• [Task item] Retype the lines in the entries below word for word, covering the stretch from the line containing "BEVOR SIE MIT DEM SHOPPEN BEGINNEN" through the line containing "NUR ERFORDERLICHE COOKIES", with both of those lines included.

(Dataset entries)
---
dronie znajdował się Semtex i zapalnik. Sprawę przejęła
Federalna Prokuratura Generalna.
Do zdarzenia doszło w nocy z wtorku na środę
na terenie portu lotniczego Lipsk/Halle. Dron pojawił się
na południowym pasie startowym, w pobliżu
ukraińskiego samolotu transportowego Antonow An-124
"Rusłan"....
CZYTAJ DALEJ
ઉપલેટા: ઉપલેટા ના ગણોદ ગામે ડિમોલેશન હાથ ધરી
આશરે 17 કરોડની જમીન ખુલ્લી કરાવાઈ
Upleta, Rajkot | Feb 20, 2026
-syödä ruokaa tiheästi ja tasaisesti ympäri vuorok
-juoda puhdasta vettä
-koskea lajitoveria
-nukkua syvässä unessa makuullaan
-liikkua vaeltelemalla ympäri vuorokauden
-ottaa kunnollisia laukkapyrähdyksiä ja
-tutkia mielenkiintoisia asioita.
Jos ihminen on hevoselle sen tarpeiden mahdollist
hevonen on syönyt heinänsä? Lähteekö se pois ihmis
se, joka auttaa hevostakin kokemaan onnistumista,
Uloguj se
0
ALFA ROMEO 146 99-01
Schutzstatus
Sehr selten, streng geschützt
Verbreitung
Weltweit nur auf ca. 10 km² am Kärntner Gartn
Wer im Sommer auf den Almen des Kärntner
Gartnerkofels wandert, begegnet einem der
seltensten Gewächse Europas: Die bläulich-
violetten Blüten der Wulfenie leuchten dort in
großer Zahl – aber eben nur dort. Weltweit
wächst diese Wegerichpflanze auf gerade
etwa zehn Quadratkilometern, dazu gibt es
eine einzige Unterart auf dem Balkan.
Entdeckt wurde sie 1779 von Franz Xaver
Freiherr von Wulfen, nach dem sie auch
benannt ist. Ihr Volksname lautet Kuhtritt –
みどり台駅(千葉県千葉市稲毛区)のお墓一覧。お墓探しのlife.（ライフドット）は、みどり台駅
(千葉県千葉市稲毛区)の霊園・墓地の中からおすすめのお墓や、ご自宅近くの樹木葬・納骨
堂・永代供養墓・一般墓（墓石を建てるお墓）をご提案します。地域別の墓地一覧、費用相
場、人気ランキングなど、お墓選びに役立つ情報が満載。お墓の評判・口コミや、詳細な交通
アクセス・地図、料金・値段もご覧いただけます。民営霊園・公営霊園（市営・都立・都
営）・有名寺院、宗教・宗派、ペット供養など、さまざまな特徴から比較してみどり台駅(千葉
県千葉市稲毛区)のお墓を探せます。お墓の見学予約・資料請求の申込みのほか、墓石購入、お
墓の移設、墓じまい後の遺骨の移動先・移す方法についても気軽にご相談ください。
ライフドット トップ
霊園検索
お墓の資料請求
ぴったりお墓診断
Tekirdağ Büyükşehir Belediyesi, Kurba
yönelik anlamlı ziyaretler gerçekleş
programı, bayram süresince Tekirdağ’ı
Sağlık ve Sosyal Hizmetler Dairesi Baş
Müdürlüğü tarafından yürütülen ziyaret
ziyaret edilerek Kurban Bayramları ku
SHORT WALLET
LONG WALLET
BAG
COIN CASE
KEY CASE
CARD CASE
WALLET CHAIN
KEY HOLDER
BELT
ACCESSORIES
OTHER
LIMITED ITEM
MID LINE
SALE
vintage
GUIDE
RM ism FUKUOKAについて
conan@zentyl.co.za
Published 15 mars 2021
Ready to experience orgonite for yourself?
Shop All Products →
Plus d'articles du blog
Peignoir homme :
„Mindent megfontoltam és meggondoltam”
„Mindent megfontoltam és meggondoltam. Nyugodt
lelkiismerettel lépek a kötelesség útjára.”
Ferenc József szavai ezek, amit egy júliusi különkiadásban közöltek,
---
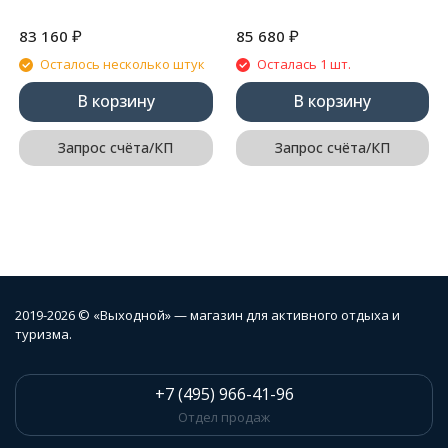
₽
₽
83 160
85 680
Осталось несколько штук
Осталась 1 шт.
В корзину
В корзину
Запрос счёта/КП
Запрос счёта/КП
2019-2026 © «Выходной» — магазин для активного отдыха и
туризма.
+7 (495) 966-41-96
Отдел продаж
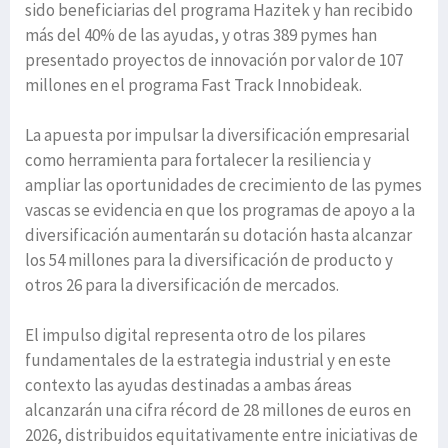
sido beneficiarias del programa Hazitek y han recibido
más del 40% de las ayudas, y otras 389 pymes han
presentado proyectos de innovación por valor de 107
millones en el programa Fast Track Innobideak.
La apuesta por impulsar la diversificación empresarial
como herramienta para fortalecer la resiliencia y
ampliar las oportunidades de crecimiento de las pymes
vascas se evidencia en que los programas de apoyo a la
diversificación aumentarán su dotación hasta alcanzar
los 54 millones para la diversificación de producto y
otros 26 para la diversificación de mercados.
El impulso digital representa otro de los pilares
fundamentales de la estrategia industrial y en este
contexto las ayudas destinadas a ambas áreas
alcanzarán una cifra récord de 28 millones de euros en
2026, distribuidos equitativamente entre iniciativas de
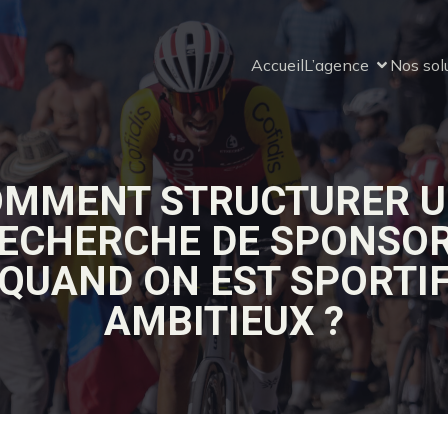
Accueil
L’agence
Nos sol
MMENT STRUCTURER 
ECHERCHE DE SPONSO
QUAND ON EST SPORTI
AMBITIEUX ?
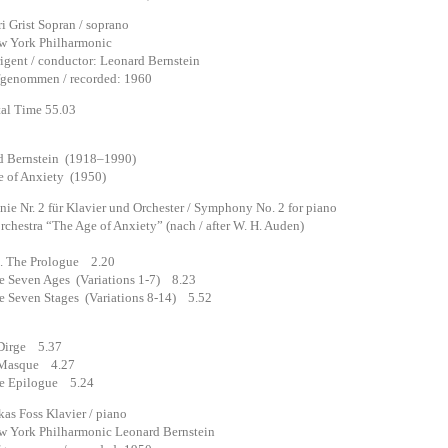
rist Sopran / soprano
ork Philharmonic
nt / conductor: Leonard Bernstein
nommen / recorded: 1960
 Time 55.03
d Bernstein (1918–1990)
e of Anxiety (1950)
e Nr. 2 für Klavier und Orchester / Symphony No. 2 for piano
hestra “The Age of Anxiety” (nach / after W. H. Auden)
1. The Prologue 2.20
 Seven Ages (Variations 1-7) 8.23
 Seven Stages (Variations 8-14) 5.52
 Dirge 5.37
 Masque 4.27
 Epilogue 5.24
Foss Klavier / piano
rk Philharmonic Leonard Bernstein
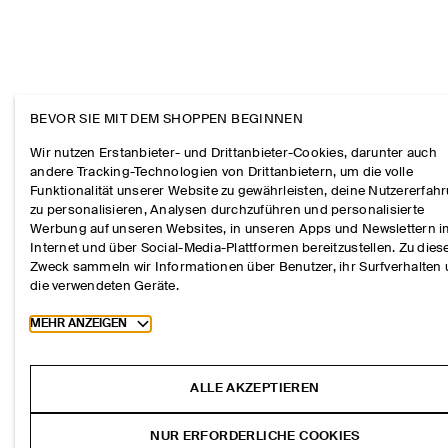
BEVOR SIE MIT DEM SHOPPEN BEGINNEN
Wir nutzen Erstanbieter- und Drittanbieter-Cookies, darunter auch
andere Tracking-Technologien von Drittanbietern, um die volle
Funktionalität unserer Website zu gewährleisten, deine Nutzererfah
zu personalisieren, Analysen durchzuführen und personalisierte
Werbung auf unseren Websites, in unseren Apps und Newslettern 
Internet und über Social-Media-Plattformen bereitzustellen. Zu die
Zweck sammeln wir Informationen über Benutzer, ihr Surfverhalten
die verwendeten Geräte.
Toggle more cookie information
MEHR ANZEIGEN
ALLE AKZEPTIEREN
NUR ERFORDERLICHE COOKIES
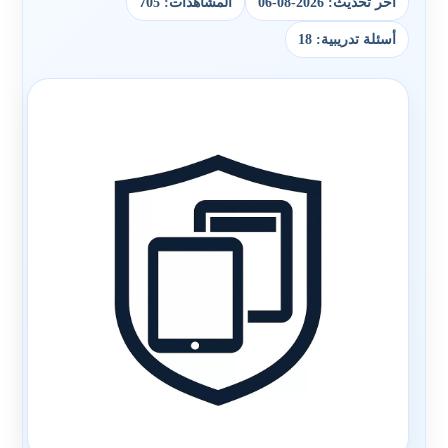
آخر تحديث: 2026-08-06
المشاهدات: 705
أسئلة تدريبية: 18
---
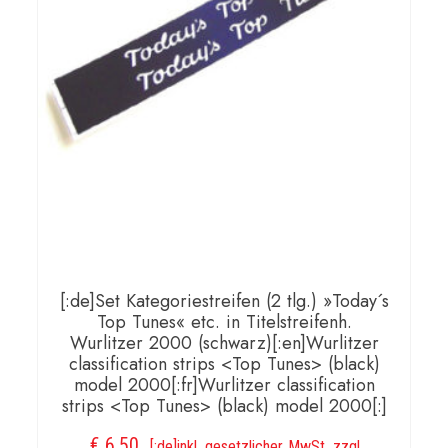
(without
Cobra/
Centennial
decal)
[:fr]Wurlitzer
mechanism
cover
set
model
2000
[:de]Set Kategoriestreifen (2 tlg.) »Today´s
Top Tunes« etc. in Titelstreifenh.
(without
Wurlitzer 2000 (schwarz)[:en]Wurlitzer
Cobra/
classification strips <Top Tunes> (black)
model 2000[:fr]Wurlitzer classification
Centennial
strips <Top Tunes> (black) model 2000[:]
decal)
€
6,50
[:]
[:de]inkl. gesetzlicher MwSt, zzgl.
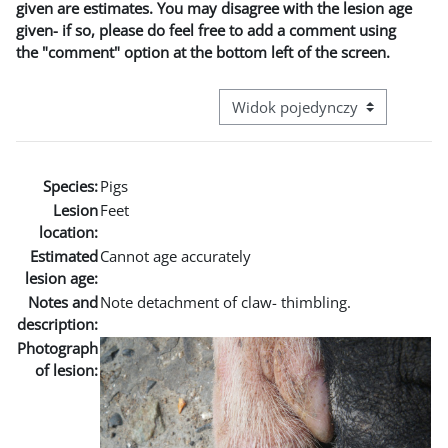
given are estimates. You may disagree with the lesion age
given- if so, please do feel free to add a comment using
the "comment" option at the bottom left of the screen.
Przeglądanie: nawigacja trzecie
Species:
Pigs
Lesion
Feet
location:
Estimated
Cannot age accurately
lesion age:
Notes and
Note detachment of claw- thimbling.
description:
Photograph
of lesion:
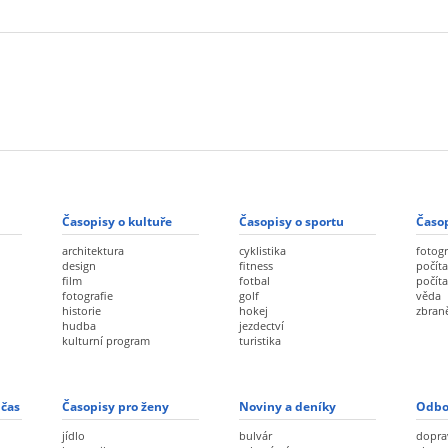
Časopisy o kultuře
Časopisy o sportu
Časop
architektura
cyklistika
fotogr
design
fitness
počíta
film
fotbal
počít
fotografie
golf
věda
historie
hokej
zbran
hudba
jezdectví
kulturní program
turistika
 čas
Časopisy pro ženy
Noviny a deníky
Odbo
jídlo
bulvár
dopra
---
• [The completed task]
BEVOR SIE MIT DEM SHOPPEN BEGINNEN
Wir nutzen Erstanbieter- und Drittanbieter-Cookies, darunter auch
andere Tracking-Technologien von Drittanbietern, um die volle
Funktionalität unserer Website zu gewährleisten, deine Nutzererfah
zu personalisieren, Analysen durchzuführen und personalisierte
Werbung auf unseren Websites, in unseren Apps und Newslettern 
Internet und über Social-Media-Plattformen bereitzustellen. Zu die
Zweck sammeln wir Informationen über Benutzer, ihr Surfverhalten
die verwendeten Geräte.
Toggle more cookie information
MEHR ANZEIGEN
ALLE AKZEPTIEREN
NUR ERFORDERLICHE COOKIES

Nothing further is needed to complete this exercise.